Athletes were free to join, but under Covid-19 restrictions they were told not to arrive in the Olympic Village sooner than five days before the start of their competition. That means those who are competing later during the Olympics may not be in Japan for the ceremony.

The International Olympic Committee said that while all countries would be allowed one male and one female flag bearer for the parade, some wouldn’t have two flag bearers because of restrictions on periods of stay in Japan and travel complexities. 

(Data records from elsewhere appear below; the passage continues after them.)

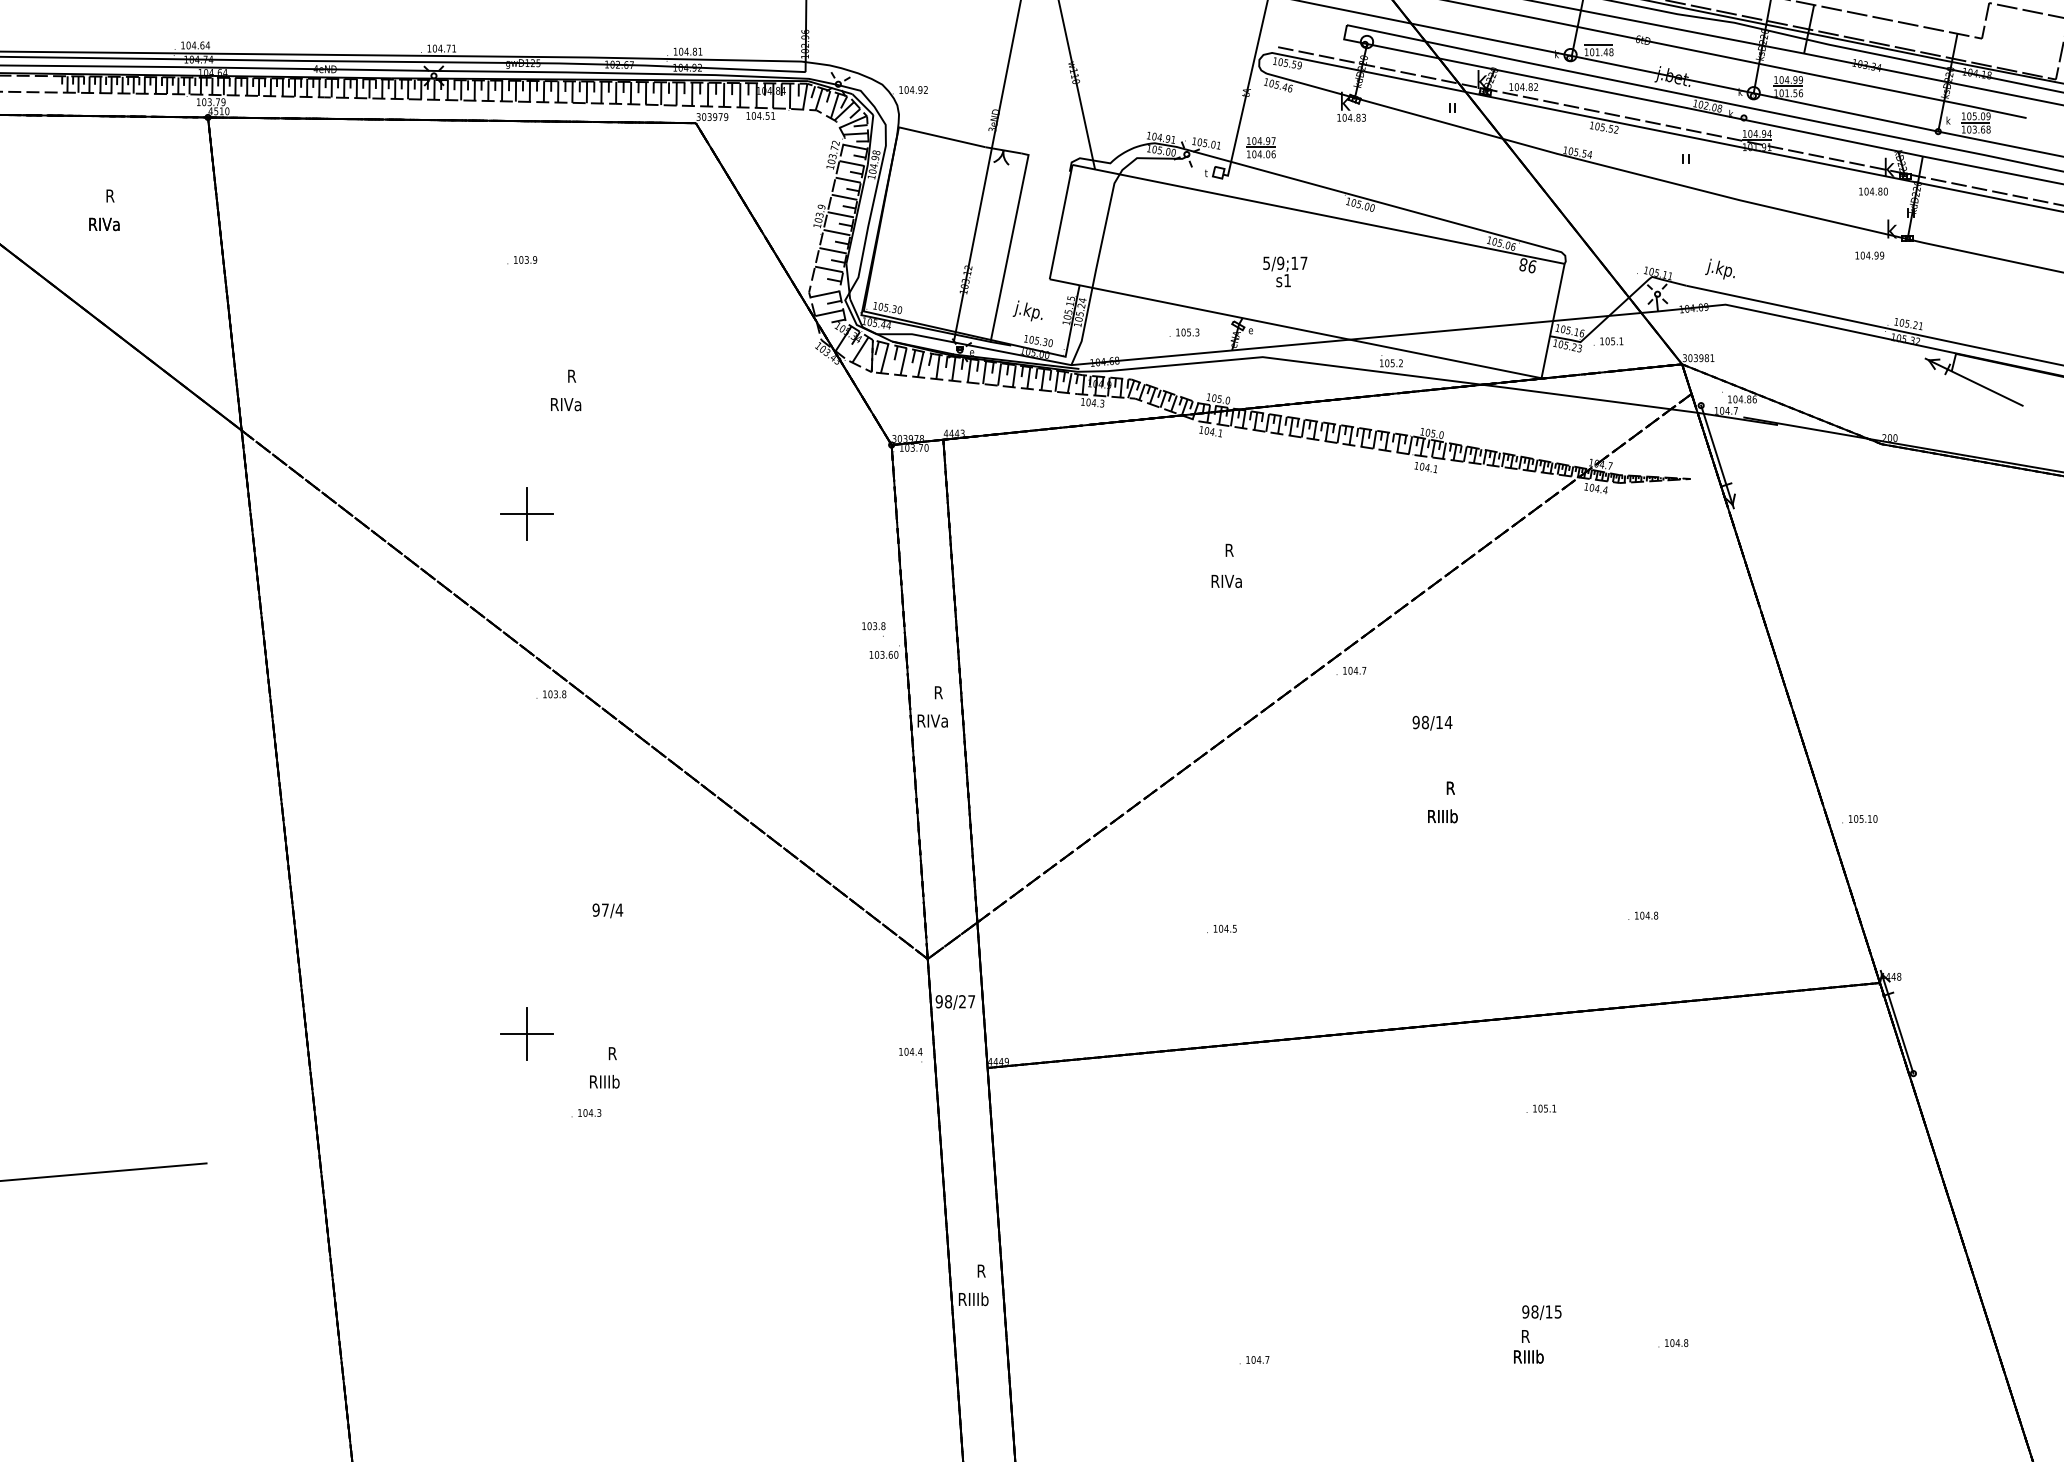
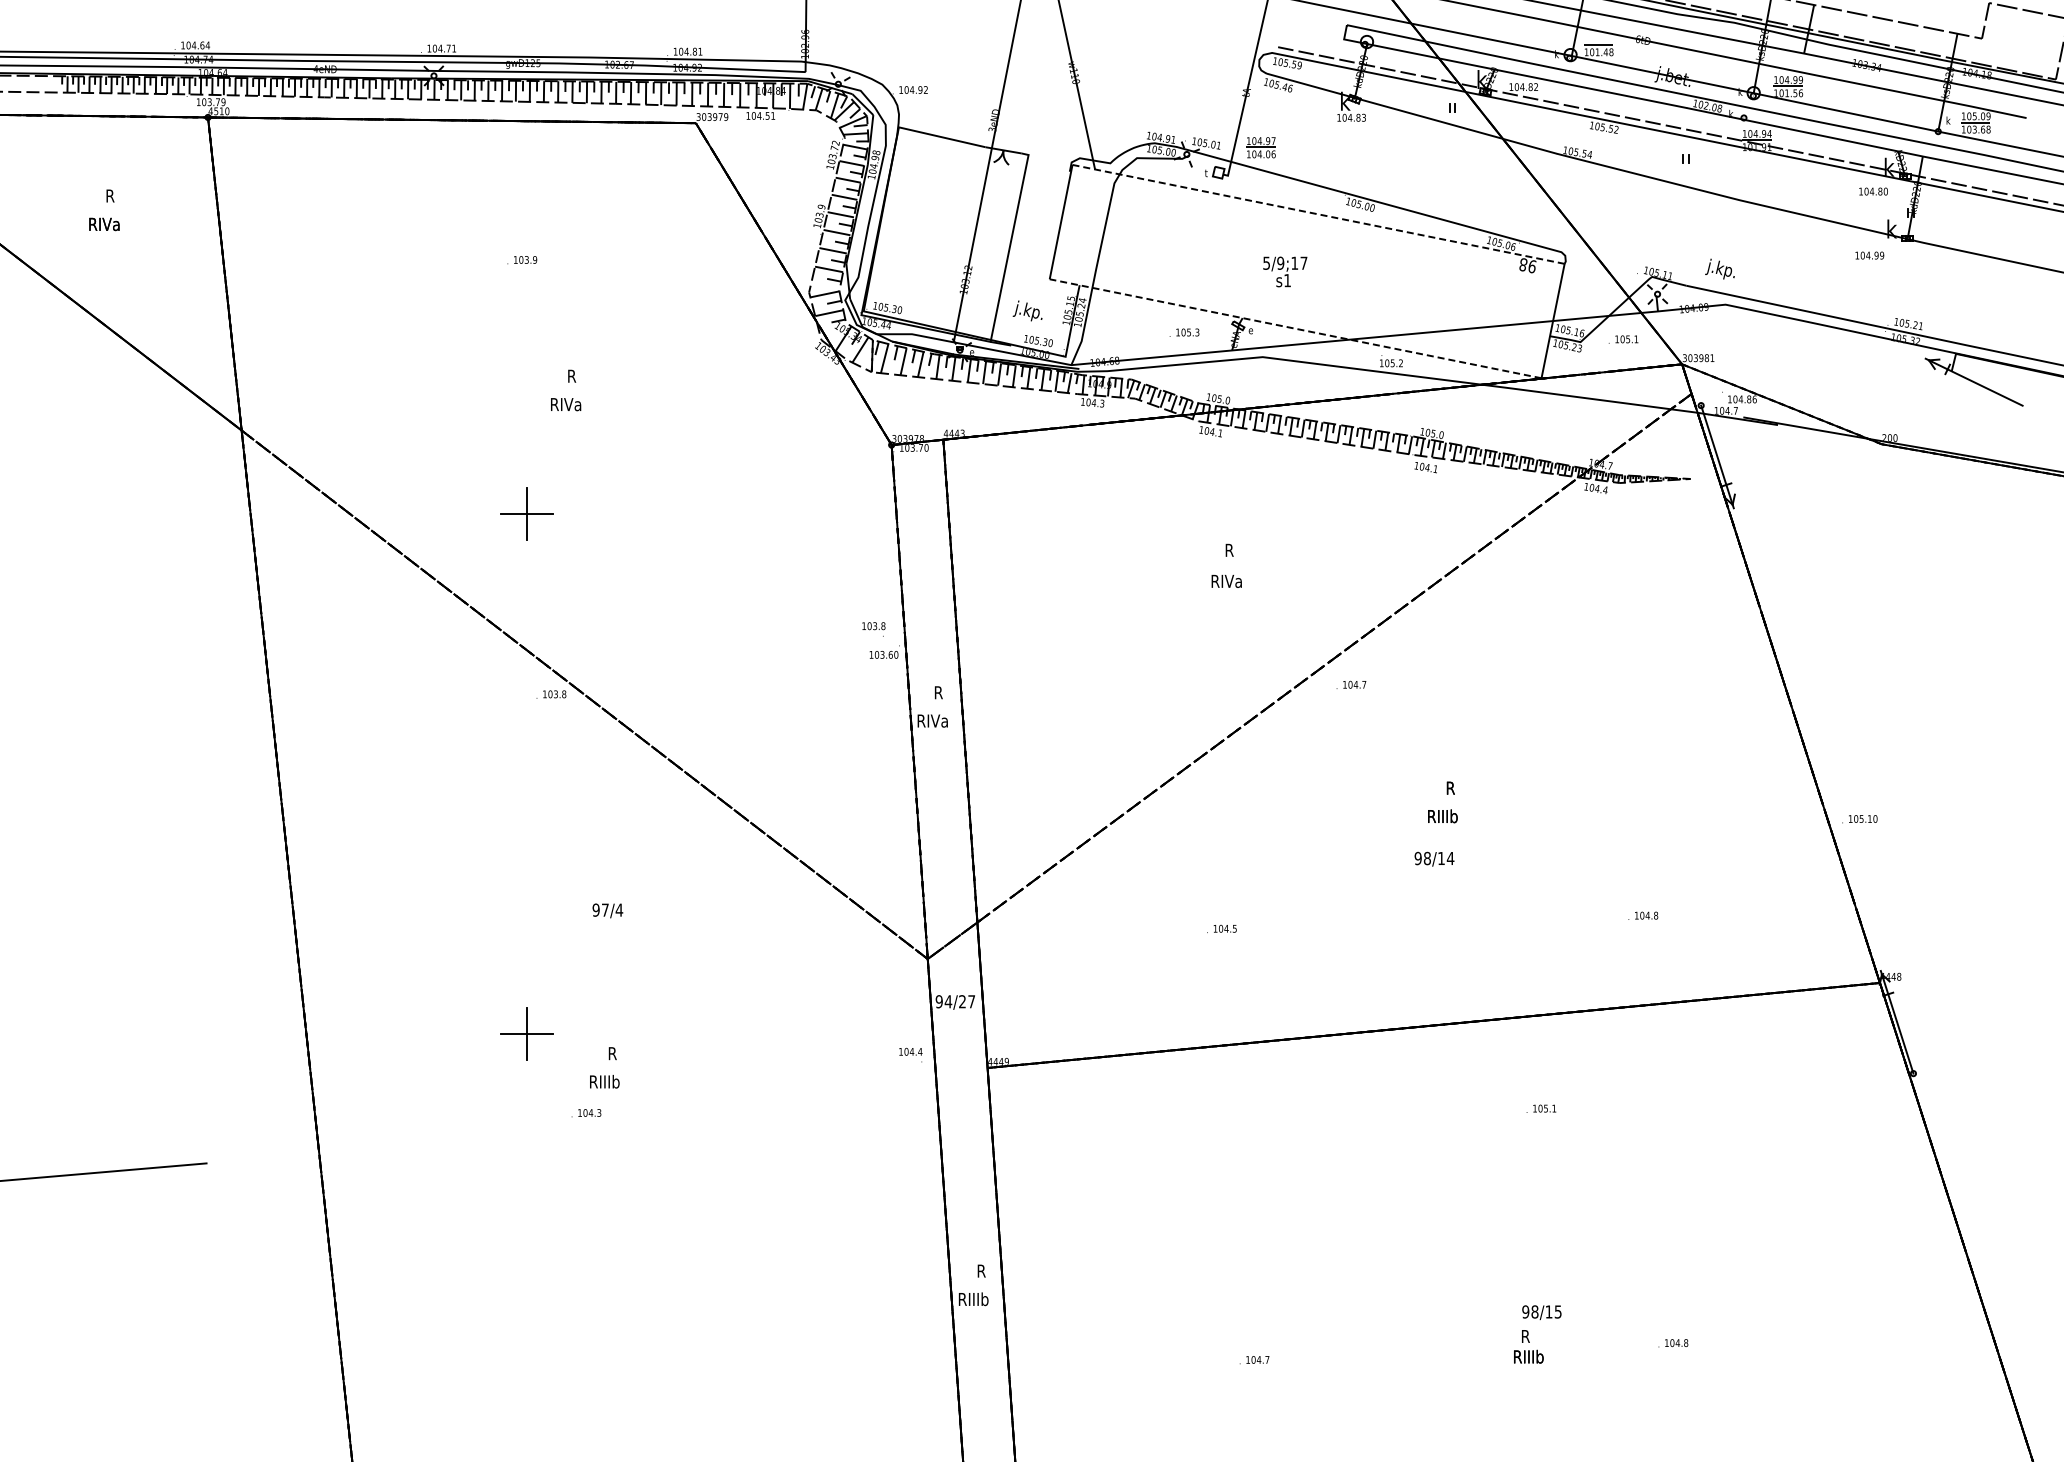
line at (1318, 214): solid -> dashed
line at (1295, 328): solid -> dashed
text at (1608, 341) position: (1608, 341) -> (1623, 339)
text at (1351, 670) position: (1351, 670) -> (1351, 684)
text at (1432, 722) position: (1432, 722) -> (1434, 858)
text at (948, 1001): 98/27 -> 94/27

Most coaches and officials were asked not to take part in the parade. Athletes typically mingle together in the center of the stadium during Olympic opening ceremonies, but they were told to keep to social distancing guidelines this time and wear masks.

The ceremony was briefly thrown into crisis on Thursday when the director of performances was fired because of a joke he made in the 1990s about the Holocaust. The organizers of the Games later confirmed the ceremony would go ahead without any changes.Mr. Balich, who was the executive producer for the opening ceremony in Rio, said the organizers decided the appropriate artistic feel of the Tokyo ceremony would be Japanese minimalism. 

“There are no smoke and mirrors, no super special effects,” he said.

The climax of the show will be the lighting of the Olympic cauldron to signal the formal start of the Games. The organizers are keeping the identity of the person who will light the cauldron secret until the last minute.